Почувствовав на обнаженной спине его теплые ладони и упиваясь этой лаской, она прижалась к нему еще крепче. И ощутила его твердое сильное тело, вжавшееся в ее, и вкусила блаженство, сознавая те различия между ними, что позволяли им сливаться ближе, теснее. Она плыла, плыла на пушистом облаке его ласки.
Сомаль закончил поцелуй и прижался лбом к ее лбу. Он смотрел ей в глаза, когда она наконец неохотно открыла их. Он держал свою бешеную страсть под контролем, она виделась лишь в его глазах. И это жадное желание, которого Сомаль не смог скрыть, заставило Николь задрожать в предвкушении. Интересно, каково это — быть с ним в постели, подумала она, и заниматься любовью?
— Тебе лучше идти сейчас, если ты хочешь спать одна, — услышала она его хрипловатый голос.
Николь заколебалась. Часть ее протестовала, отказывалась отправляться в постель в одиночестве, но вторая, более благоразумная, говорила, что будет ошибкой поддаться искушению. Что это лишь временное, краткосрочное соглашение, а не прелюдия к прочному любовному союзу на всю оставшуюся жизнь.
Она кивнула, разняла руки, опустила их и быстро пошла к своей комнате.
— Черт! — выругался Сомаль, когда дверь за Николь закрылась.
Он сердито провел рукой по волосам, потер шею, пытаясь ослабить напряжение. С каких это пор он стал вести себя как бойскаут-недоумок? И альтруизм никогда не был в числе его добродетелей. Он всегда безжалостно пользовался слабостью противника или его ошибками.

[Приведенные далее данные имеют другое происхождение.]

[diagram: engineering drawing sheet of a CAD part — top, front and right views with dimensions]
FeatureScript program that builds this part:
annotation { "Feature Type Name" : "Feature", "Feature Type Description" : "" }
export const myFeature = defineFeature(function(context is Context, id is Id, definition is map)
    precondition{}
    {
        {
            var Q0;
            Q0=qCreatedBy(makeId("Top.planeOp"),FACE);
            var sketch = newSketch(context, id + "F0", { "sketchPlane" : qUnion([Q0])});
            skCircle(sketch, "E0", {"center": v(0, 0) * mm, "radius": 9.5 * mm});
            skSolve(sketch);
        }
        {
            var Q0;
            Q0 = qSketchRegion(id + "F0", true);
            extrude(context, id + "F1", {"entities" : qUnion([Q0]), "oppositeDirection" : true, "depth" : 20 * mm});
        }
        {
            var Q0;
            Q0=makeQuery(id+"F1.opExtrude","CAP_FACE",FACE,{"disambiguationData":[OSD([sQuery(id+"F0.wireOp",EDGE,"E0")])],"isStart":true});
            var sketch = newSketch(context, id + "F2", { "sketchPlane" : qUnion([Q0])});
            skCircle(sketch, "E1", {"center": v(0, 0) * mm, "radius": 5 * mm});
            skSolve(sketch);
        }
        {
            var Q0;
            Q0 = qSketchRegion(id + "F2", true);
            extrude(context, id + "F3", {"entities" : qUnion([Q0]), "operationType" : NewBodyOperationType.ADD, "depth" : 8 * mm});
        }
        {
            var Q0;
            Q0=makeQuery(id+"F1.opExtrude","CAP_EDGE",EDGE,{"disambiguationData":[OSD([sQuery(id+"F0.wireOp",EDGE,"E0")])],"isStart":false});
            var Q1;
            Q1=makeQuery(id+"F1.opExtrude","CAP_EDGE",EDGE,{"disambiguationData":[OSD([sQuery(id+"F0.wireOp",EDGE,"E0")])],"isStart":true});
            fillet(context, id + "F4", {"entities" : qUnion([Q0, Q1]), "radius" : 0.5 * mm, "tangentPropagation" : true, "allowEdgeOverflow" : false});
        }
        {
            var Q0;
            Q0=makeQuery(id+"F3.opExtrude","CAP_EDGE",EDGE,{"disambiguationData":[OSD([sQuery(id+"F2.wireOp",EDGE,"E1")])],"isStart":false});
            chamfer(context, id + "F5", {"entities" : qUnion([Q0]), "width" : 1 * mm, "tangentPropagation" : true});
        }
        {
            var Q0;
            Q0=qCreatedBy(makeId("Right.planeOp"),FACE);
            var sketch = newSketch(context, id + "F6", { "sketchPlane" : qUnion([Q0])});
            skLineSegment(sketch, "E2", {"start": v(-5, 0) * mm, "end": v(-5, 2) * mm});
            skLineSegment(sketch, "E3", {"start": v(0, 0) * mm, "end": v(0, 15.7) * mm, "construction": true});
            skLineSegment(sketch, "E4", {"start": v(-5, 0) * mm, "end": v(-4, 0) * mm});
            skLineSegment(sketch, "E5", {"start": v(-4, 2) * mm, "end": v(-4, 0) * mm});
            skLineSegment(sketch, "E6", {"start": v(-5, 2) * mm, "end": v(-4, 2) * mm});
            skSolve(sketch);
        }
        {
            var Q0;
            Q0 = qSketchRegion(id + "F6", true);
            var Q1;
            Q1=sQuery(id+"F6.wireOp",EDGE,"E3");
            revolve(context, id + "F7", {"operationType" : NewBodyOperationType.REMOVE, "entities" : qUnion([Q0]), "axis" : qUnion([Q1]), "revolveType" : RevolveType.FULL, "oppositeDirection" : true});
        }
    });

Если бы он не оторвался от ее губ, они бы сейчас были вместе в постели. Вместо этого он стоит в коридоре, как брошенный щенок, и смотрит на запертую дверь, будто надеясь, что взгляд его обретет силу рентгеновского луча и покажет ему Николь. Она сейчас, наверное, снимает платье, которое облегало ее как вторая кожа, подчеркивая каждый изгиб тела. Он хотел сам, собственными руками стянуть его с нежных плеч и смотреть, как оно кровавой лужицей растекается у ее стройных ног. А потом поднять глаза и увидеть, как она хороша, когда на ней нет ничего, решительно ничего.
Сомаль резко повернулся, пока не совершил чего-то стремительно-необдуманного, и зашагал к своей комнате. И о чем он только, черт побери, думал, когда отвел ей спальню так далеко от своей? А вдруг ей что-нибудь понадобится ночью?